La main de Cal reste le long de son côté. Le périmètre professionnel que nous avons maintenu en public depuis dix-huit mois reste maintenu. Il soulève un verre d'un plateau qui s'est matérialisé à côté de nous comme le font les plateaux dans ces soirées-là, et me l'offre, ses yeux reprenant déjà leur balayage de la salle.
«Les Indonésiens souhaitent vous présenter à l'épouse de l'associé principal», dit-il, de la voix d'un homme qui transmet un menu fait administratif. «Elle parle anglais, mais elle appréciera que vous essayiez quelques mots. J'ai noté trois phrases. Téléphone. Dans votre pochette.»
Je prends le verre.
«Merci.»
Il hoche la tête une fois, professionnel, et recule d'un demi-pas pour me donner la géométrie dont j'ai besoin.
J'ouvre ma pochette.
Le téléphone est au fond, sous le rouge à lèvres. L'application Notes est déjà ouverte. La note date de ce matin, horodatée 7h14, quand j'étais devant les portes de service de la cuisine à observer un oiseau qui s'était posé sur le mur et n'y était plus. Son écriture sous forme de texte fait le même travail que son écriture sur papier : serrée, régulière, sans inclinaison.
terima kasih · merci
senang bertemu · enchanté de vous rencontrer
semoga sehat · je vous souhaite bonne santé
Je referme la pochette.
Je traverse la salle en direction de la chemise indigo.
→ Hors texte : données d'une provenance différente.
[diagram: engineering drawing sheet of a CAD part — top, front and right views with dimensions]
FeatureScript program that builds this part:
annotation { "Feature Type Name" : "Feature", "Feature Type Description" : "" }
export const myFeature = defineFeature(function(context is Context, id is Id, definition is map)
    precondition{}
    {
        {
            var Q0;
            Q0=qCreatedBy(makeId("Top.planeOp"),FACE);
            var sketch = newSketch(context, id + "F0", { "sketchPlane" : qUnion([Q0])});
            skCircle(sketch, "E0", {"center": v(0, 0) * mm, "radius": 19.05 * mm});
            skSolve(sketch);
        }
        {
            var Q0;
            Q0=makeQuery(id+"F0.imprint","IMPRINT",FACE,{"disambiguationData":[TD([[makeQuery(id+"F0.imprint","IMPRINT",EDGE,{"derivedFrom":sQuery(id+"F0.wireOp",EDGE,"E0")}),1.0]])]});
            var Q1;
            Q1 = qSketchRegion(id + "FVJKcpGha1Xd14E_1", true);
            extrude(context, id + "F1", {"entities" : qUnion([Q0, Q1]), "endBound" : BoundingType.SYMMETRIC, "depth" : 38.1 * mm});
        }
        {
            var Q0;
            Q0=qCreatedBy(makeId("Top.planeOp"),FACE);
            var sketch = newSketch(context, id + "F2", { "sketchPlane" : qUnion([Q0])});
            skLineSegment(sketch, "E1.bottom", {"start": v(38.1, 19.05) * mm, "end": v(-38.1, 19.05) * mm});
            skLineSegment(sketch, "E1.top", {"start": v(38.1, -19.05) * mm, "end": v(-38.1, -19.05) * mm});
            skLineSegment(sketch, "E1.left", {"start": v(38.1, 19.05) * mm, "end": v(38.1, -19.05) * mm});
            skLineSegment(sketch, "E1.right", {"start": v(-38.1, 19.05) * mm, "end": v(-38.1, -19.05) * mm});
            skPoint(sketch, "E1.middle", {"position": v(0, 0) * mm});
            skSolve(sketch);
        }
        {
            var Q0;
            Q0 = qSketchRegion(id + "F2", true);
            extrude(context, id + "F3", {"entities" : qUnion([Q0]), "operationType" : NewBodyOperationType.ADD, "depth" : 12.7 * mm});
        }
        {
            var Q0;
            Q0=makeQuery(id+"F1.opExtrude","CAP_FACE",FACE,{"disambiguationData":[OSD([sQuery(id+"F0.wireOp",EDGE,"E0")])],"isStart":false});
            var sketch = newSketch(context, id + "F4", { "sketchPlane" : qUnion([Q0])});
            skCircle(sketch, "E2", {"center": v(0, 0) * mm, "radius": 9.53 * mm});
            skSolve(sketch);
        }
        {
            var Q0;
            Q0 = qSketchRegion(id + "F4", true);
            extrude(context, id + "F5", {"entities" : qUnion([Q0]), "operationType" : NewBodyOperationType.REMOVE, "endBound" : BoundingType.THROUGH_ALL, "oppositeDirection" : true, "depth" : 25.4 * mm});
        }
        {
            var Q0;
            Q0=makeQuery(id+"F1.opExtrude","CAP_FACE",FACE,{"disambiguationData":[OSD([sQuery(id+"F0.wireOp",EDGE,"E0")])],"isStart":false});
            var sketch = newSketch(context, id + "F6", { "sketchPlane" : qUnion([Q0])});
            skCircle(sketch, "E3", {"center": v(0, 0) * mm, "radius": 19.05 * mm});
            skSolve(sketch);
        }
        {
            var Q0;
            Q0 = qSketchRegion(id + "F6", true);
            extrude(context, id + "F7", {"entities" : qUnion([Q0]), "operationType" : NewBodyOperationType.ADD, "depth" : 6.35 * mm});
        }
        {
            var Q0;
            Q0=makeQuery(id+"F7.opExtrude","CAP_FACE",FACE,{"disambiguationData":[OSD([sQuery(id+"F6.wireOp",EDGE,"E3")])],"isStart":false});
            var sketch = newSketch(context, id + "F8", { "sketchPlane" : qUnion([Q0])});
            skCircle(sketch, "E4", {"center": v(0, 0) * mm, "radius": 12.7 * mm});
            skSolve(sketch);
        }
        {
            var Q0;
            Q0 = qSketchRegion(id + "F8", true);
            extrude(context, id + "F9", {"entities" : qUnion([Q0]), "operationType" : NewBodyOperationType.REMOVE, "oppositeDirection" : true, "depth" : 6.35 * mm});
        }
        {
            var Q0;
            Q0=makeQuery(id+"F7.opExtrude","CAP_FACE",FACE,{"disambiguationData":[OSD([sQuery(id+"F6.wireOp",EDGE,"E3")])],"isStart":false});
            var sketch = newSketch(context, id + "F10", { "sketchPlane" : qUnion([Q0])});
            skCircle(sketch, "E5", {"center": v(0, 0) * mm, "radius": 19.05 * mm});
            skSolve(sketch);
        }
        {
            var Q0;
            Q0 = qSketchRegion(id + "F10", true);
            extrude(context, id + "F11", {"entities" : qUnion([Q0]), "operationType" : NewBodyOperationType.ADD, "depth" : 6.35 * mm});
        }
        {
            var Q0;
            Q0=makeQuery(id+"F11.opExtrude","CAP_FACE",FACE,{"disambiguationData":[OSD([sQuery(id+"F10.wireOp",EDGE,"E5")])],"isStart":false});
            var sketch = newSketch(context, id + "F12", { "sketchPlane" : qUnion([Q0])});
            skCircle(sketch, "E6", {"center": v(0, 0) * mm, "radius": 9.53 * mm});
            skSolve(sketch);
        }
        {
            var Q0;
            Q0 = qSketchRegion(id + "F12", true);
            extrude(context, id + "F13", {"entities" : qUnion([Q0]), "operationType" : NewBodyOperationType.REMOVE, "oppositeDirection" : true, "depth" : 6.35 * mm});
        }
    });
Le mur du fond est fait de hautes fenêtres, et la ville derrière elles renvoie le verre comme un long miroir sombre traversé d'une faible grille de réverbères. Je m'y vois en passant. Une femme en nacre parmi des noirs et des bleus marine plus anciens, la main à hauteur de la hanche, la pochette fermée. L'image reste dans le verre le temps d'un passage. Le visage qui s'y trouve, je le tiens très immobile.
Il n'y a qu'une seule pensée dans ma tête, et elle ne cède pas la place à la suivante.
Il a écrit ces mots ce matin. À sept heures quatorze. Avant cette salle. Avant Eric Lyle. Avant quiconque dans cet immeuble, lui y compris, aurait pu savoir que j'en aurais besoin ce soir, à cette heure, devant ce mur.
J'atteins la chemise indigo.
«Terima kasih», dis-je à Ibu Anjani, qui m'a regardée traverser la salle depuis le début.